COCA Letter Pandemic Response In the Construction Industry

COCA Letter Pandemic Response In the Construction Industry

Dear Ministers:
Re: Pandemic Response In the Construction Industry
The Council of Ontario Construction Associations (“COCA”) is a federation of 29 construction associations representing approximately 10,000 general and trade contractors that perform work in the industrial, commercial, institutional (ICI) and heavy civil construction sector in all regions of Ontario. COCA is mandated to serve as the voice of the ICI and heavy civil construction sectors at Queen’s Park.
The COVID 19 pandemic is having disruptive effect on the construction industry. Initially, the pandemic resulted in delays in the supply chain for materials and equipment from overseas. We are now entering a new phase where the pandemic is impacting the workforce.
COCA and its members fully support the government’s pandemic response measures to date, including the measures announced on March 16, 2020, to protect Ontario workers who are unable to work because of the pandemic or the pandemic response. Public health and workplace safety must be the overriding concerns at this time.
The next logical step, we suggest, is for the Provincial Government to pass similar legislation protecting construction employers. We need legislation to protect contractors and subcontractors from liability for project delays to the extent that they are caused directly or indirectly by the pandemic and pandemic response measures.
As you know, the construction industry is already dealing with a shortage of skilled workers. It is entirely foreseeable that additional disruptions in the workforce will result in project delays.
Contractors and subcontractors are typically bound by contract to complete work according to fixed deadlines. Missing a contractual deadline usually results in legal liabilities, with substantial financial damages, for contractors and subcontractors. Owners can claim compensation, for example, for lost rent, the cost of alternative accommodations for tenants, lost profit, increased financing costs, increased insurance and bonding costs, and increased salary expenses, among other damages. Delay claims by owners against contractors and by contractors against subcontractors usually exceed the price of the contract or subcontract in issue. These losses are typically uninsured.
Most contractors and subcontractors are small businesses. They do not have deep pockets. If the government does not take steps to protect construction employers from the consequences of delay resulting from the pandemic, then many of the jobs that the government has moved to protect will disappear anyway.
Although contract language varies, most construction contracts in the ICI sector permit the extension of contract deadlines where contractors or subcontractors are delayed by forces beyond their control. For example, the CCDC 2 – 2008 contract, which is the most widely used standard form contract in Canada, provides as follows:

6.5.3 If the Contractor is delayed in the performance of the Work by:

.1 labour disputes, strikes, lock-outs … ,
.2 fire, unusual delay by common carriers or unavoidable casualties,
.3 abnormally adverse weather conditions, or
.4 any cause beyond the Contractor’s control other than one resulting from a default or breach of Contract by the Contractor,
then the Contract Time shall be extended for such reasonable time as the Consultant may recommend in consultation with the Contractor. …

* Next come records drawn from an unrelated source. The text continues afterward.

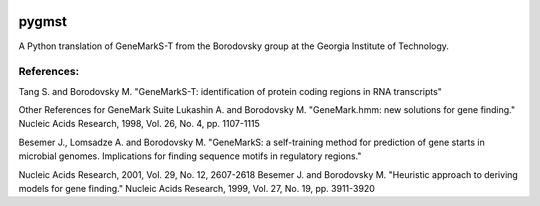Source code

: .. image:: https://img.shields.io/badge/License-MPL%202.0-brightgreen.svg
    :alt: License: MPL2.0
    :target: https://opensource.org/licenses/MPL-2.0

.. image:: https://img.shields.io/badge/code%20style-black-000000.svg
    :alt: Code style: black
    :target: https://github.com/python/black

.. image:: https://www.codefactor.io/repository/github/milescsmith/pygmst/badge?s=088f5e010a0d94e51cce34fe1fdcab54adc16734
   :target: https://www.codefactor.io/repository/github/milescsmith/pygmst
   :alt: CodeFactor
   
.. image:: https://coveralls.io/repos/github/milescsmith/pygmst/badge.svg?branch=master
   :target: https://coveralls.io/github/milescsmith/pygmst?branch=master


pygmst
======

A Python translation of GeneMarkS-T from the Borodovsky group at the
Georgia Institute of Technology.

References:
-----------
Tang S. and Borodovsky M.
"GeneMarkS-T: identification of protein coding regions in RNA transcripts"

Other References for GeneMark Suite
Lukashin A. and Borodovsky M.
"GeneMark.hmm: new solutions for gene finding."
Nucleic Acids Research, 1998, Vol. 26, No. 4, pp. 1107-1115

Besemer J., Lomsadze A. and Borodovsky M.
"GeneMarkS: a self-training method for prediction of gene starts in
microbial genomes. Implications for finding sequence motifs in
regulatory regions."

Nucleic Acids Research, 2001, Vol. 29, No. 12, 2607-2618
Besemer J. and Borodovsky M.
"Heuristic approach to deriving models for gene finding."
Nucleic Acids Research, 1999, Vol. 27, No. 19, pp. 3911-3920
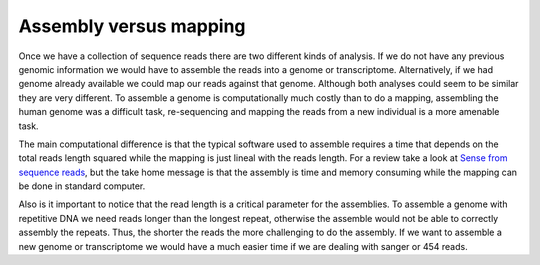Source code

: 
Assembly versus mapping
=======================

Once we have a collection of sequence reads there are two different kinds of analysis. If we do not have any previous genomic information we would have to assemble the reads into a genome or transcriptome. Alternatively, if we had genome already available we could map our reads against that genome. Although both analyses could seem to be similar they are very different. To assemble a genome is computationally much costly than to do a mapping, assembling the human genome was a difficult task, re-sequencing and mapping the reads from a new individual is a more amenable task.

The main computational difference is that the typical software used to assemble requires a time that depends on the total reads length squared while the mapping is just lineal with the reads length. For a review take a look at `Sense from sequence reads <http://www.nature.com/nmeth/journal/v6/n11s/abs/nmeth.1376.html>`_, but the take home message is that the assembly is time and memory consuming while the mapping can be done in standard computer.

Also is it important to notice that the read length is a critical parameter for the assemblies. To assemble a genome with repetitive DNA we need reads longer than the longest repeat, otherwise the assemble would not be able to correctly assembly the repeats. Thus, the shorter the reads the more challenging to do the assembly. If we want to assemble a new genome or transcriptome we would have a much easier time if we are dealing with sanger or 454 reads.


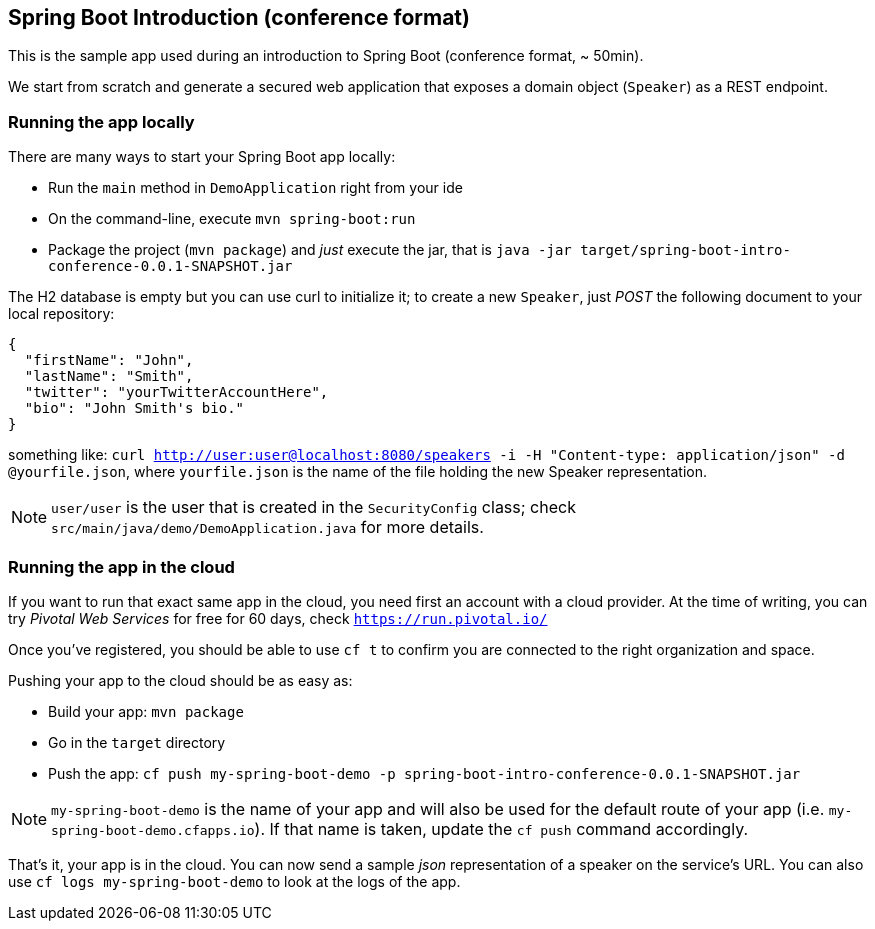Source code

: == Spring Boot Introduction (conference format)

This is the sample app used during an introduction to Spring Boot (conference format, ~ 50min).

We start from scratch and generate a secured web application that exposes a domain object (`Speaker`) as a REST endpoint.

=== Running the app locally

There are many ways to start your Spring Boot app locally:

* Run the `main` method in `DemoApplication` right from your ide
* On the command-line, execute `mvn spring-boot:run`
* Package the project (`mvn package`) and _just_ execute the jar, that is `java -jar target/spring-boot-intro-conference-0.0.1-SNAPSHOT.jar`

The H2 database is empty but you can use curl to initialize it; to create a new `Speaker`, just _POST_ the following document to your local repository:

```json
{
  "firstName": "John",
  "lastName": "Smith",
  "twitter": "yourTwitterAccountHere",
  "bio": "John Smith's bio."
}
```

something like: `curl http://user:user@localhost:8080/speakers -i -H "Content-type: application/json" -d @yourfile.json`, where `yourfile.json` is the name of the file holding the new Speaker representation.

NOTE: `user/user` is the user that is created in the `SecurityConfig` class; check `src/main/java/demo/DemoApplication.java` for more details.

=== Running the app in the cloud

If you want to run that exact same app in the cloud, you need first an account with a cloud provider. At the time of writing, you can try _Pivotal Web Services_ for free for 60 days, check `https://run.pivotal.io/`

Once you've registered, you should be able to use `cf t` to confirm you are connected to the right organization and space.

Pushing your app to the cloud should be as easy as:

* Build your app: `mvn package`
* Go in the `target` directory
* Push the app: `cf push my-spring-boot-demo -p spring-boot-intro-conference-0.0.1-SNAPSHOT.jar`

NOTE: `my-spring-boot-demo` is the name of your app and will also be used for the default route of your app (i.e. `my-spring-boot-demo.cfapps.io`). If that name is taken, update the `cf push` command accordingly.

That's it, your app is in the cloud. You can now send a sample _json_ representation of a speaker on the service's URL. You can also use `cf logs my-spring-boot-demo` to look at the logs of the app.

Most subcontracts in the ICI sector include similar clauses.

Any uncertainty as to whether contractors or subcontractors are entitled to an extension of their contract deadlines will be damaging. Owners may withhold payment to contractors until a Court rules on whether workforce disruptions caused by the pandemic are a ‘cause beyond the contractor’s control’. That will likely take years. If they do not go insolvent in the meantime, many contractors and subcontractors will need to scale back on their operations pending the outcome of the litigation because their working capital will have be limited by these legal actions.
If the government does not act, in the construction industry the economic impact of the pandemic will fall by default upon the shoulders of Ontario’s construction employers. We suggest that this will have a long term negative effect on Ontario’s economy and employment. We urge the government to act now to avoid that outcome.